__WHAT NEEDS TO BE DONE__
Reproduce the passage on soft X-ray polarimeter concepts word for word, between "This approach could be used" and "AXSIO (pdf).", inclusive.

-- start of PASSAGE TO READ --

Soft X-ray Polarimeter Concepts
A Narrow-band Approach
The PLEXAS design was proposed to NASA as
a small explorer in 1998. A paper on this approach was presented at the
2002 SPIE meeting.
A Broad-band Approach
The basic concept was outlined in
Paper 1 (pdf),
presented at the SPIE meeting in 2007.
This approach could be used to measure X-ray polarization across
the band from 0.2 to 0.8 keV.
Paper 2 (pdf)
was presented at the SPIE meeting in 2008,
this paper
was presented at the Rome X-ray Polarimetry meeting held in April, 2009,
and Paper 3 (pdf)
was presented at the SPIE meeting in 2010.
This approach could be implemented as a small mission or used on
a large X-ray astronomy mission such as
AXSIO (pdf).
Examples of targets for both instruments:
- BL Lac Objects with relativistic, magnetized jets which
should be polarized up to 60 %
- Isolated pulsars such as PSR 0656+14, which have a strong magnetic
field which will polarize the surface emission at the 20-50% level
- Quasars and Active Galactic Nuclei (AGN) whose disks will show
polarized emission due to electron scattering up to 12%
Recent Work:
A laboratory for demonstrating critical components of this design
is also described in Paper 3. A small scale version of the laboratory work was
started in the summer of 2009 with MIT Kavli internal funding
and now has NASA APRA funding.

-- end of PASSAGE TO READ --
-- start of DATASET CONTENT --

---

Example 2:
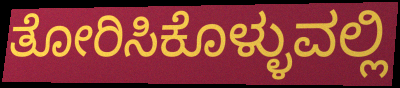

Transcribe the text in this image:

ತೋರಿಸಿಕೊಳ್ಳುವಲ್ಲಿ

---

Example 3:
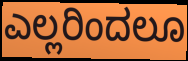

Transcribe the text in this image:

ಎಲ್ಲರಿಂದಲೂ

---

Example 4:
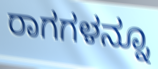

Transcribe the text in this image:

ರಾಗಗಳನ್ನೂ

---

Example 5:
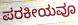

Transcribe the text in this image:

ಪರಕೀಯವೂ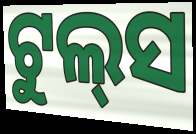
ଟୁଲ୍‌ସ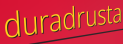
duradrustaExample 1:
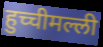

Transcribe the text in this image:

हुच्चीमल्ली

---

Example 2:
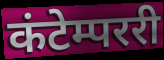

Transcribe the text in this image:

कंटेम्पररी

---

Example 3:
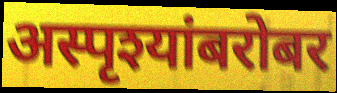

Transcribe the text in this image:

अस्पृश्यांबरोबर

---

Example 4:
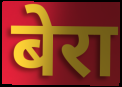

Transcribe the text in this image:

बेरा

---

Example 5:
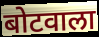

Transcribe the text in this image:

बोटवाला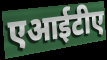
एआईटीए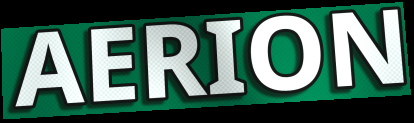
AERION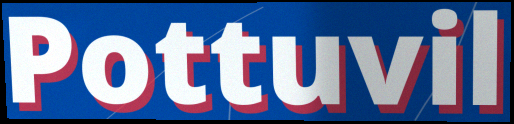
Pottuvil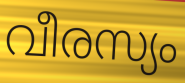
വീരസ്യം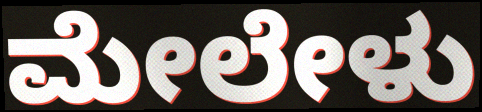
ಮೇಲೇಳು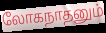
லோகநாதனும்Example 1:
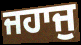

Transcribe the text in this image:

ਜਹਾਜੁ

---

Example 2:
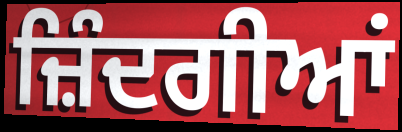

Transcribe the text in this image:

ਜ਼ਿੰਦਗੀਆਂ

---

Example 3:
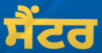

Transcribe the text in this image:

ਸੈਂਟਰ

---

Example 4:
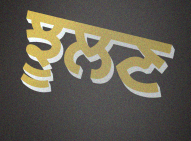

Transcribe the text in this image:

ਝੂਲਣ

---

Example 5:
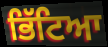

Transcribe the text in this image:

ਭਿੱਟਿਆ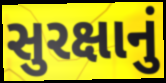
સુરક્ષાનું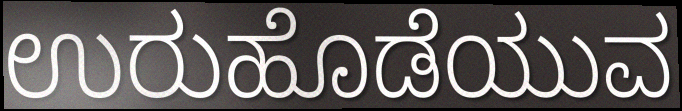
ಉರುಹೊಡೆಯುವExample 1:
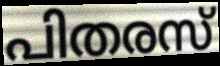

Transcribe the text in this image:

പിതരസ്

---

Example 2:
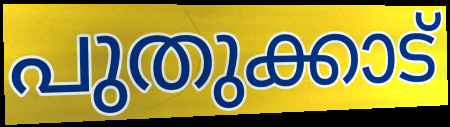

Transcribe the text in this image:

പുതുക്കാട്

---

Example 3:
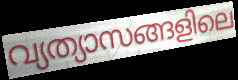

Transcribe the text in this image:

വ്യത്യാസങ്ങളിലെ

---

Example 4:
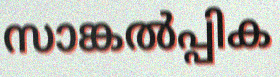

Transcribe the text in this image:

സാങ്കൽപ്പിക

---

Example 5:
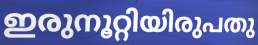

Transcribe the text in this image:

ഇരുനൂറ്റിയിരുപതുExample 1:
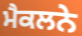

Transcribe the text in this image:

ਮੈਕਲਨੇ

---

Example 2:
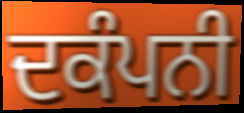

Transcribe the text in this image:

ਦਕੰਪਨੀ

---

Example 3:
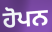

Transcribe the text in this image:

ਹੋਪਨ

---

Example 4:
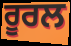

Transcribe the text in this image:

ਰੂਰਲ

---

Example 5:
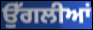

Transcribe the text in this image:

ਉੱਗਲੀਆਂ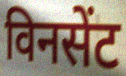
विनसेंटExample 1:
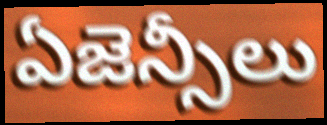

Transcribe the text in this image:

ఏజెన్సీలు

-- end of DATASET CONTENT --

__SOLUTION TO THIS TASK__
This approach could be used to measure X-ray polarization across
the band from 0.2 to 0.8 keV.
Paper 2 (pdf)
was presented at the SPIE meeting in 2008,
this paper
was presented at the Rome X-ray Polarimetry meeting held in April, 2009,
and Paper 3 (pdf)
was presented at the SPIE meeting in 2010.
This approach could be implemented as a small mission or used on
a large X-ray astronomy mission such as
AXSIO (pdf).